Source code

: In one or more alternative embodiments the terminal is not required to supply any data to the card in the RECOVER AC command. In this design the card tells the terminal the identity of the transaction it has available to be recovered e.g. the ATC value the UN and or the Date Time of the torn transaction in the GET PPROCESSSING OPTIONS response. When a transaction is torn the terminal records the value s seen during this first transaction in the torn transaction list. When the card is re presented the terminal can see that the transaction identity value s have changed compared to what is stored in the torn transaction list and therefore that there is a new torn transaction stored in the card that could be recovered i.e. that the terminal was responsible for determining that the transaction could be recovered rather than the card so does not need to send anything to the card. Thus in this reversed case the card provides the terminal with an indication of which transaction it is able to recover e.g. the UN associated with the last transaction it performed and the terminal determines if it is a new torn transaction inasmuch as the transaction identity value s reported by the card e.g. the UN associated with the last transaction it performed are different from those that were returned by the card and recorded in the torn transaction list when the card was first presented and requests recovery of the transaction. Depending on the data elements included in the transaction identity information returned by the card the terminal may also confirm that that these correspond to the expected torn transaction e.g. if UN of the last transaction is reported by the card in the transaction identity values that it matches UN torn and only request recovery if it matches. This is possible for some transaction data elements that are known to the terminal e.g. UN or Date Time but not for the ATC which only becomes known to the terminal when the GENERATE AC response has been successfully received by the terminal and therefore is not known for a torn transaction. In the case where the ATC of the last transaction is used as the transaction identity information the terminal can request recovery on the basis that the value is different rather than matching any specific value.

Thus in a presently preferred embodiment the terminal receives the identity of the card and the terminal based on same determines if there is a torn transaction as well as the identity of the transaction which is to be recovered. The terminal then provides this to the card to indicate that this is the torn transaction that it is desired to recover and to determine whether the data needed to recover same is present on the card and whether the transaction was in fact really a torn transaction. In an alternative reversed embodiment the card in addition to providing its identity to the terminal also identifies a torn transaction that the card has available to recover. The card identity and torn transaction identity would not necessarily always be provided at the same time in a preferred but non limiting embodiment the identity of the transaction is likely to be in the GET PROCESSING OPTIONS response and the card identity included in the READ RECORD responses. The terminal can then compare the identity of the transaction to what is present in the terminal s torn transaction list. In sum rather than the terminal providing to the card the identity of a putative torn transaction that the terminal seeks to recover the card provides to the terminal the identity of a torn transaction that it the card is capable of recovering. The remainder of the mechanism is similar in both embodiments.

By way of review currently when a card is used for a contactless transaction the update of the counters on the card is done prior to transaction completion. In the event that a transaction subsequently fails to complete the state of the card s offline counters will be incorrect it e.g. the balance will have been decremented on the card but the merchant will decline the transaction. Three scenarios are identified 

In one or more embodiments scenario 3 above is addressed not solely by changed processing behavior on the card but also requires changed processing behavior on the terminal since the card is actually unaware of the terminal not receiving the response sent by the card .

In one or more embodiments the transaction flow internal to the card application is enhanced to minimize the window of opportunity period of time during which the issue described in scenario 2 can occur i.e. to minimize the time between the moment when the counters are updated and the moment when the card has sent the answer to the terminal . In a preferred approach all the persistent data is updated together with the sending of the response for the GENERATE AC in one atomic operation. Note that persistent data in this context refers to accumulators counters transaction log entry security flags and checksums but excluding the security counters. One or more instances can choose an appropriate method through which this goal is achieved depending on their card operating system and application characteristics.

*****

**PROBLEM REQUIREMENTS:** Render every line of the records as a numbered list, omitting blank lines.

**COMPLETED EXERCISE:**
1. Source code
2. : In one or more alternative embodiments the terminal is not required to supply any data to the card in the RECOVER AC command. In this design the card tells the terminal the identity of the transaction it has available to be recovered e.g. the ATC value the UN and or the Date Time of the torn transaction in the GET PPROCESSSING OPTIONS response. When a transaction is torn the terminal records the value s seen during this first transaction in the torn transaction list. When the card is re presented the terminal can see that the transaction identity value s have changed compared to what is stored in the torn transaction list and therefore that there is a new torn transaction stored in the card that could be recovered i.e. that the terminal was responsible for determining that the transaction could be recovered rather than the card so does not need to send anything to the card. Thus in this reversed case the card provides the terminal with an indication of which transaction it is able to recover e.g. the UN associated with the last transaction it performed and the terminal determines if it is a new torn transaction inasmuch as the transaction identity value s reported by the card e.g. the UN associated with the last transaction it performed are different from those that were returned by the card and recorded in the torn transaction list when the card was first presented and requests recovery of the transaction. Depending on the data elements included in the transaction identity information returned by the card the terminal may also confirm that that these correspond to the expected torn transaction e.g. if UN of the last transaction is reported by the card in the transaction identity values that it matches UN torn and only request recovery if it matches. This is possible for some transaction data elements that are known to the terminal e.g. UN or Date Time but not for the ATC which only becomes known to the terminal when the GENERATE AC response has been successfully received by the terminal and therefore is not known for a torn transaction. In the case where the ATC of the last transaction is used as the transaction identity information the terminal can request recovery on the basis that the value is different rather than matching any specific value.
3. Thus in a presently preferred embodiment the terminal receives the identity of the card and the terminal based on same determines if there is a torn transaction as well as the identity of the transaction which is to be recovered. The terminal then provides this to the card to indicate that this is the torn transaction that it is desired to recover and to determine whether the data needed to recover same is present on the card and whether the transaction was in fact really a torn transaction. In an alternative reversed embodiment the card in addition to providing its identity to the terminal also identifies a torn transaction that the card has available to recover. The card identity and torn transaction identity would not necessarily always be provided at the same time in a preferred but non limiting embodiment the identity of the transaction is likely to be in the GET PROCESSING OPTIONS response and the card identity included in the READ RECORD responses. The terminal can then compare the identity of the transaction to what is present in the terminal s torn transaction list. In sum rather than the terminal providing to the card the identity of a putative torn transaction that the terminal seeks to recover the card provides to the terminal the identity of a torn transaction that it the card is capable of recovering. The remainder of the mechanism is similar in both embodiments.
4. By way of review currently when a card is used for a contactless transaction the update of the counters on the card is done prior to transaction completion. In the event that a transaction subsequently fails to complete the state of the card s offline counters will be incorrect it e.g. the balance will have been decremented on the card but the merchant will decline the transaction. Three scenarios are identified 
5. In one or more embodiments scenario 3 above is addressed not solely by changed processing behavior on the card but also requires changed processing behavior on the terminal since the card is actually unaware of the terminal not receiving the response sent by the card .
6. In one or more embodiments the transaction flow internal to the card application is enhanced to minimize the window of opportunity period of time during which the issue described in scenario 2 can occur i.e. to minimize the time between the moment when the counters are updated and the moment when the card has sent the answer to the terminal . In a preferred approach all the persistent data is updated together with the sending of the response for the GENERATE AC in one atomic operation. Note that persistent data in this context refers to accumulators counters transaction log entry security flags and checksums but excluding the security counters. One or more instances can choose an appropriate method through which this goal is achieved depending on their card operating system and application characteristics.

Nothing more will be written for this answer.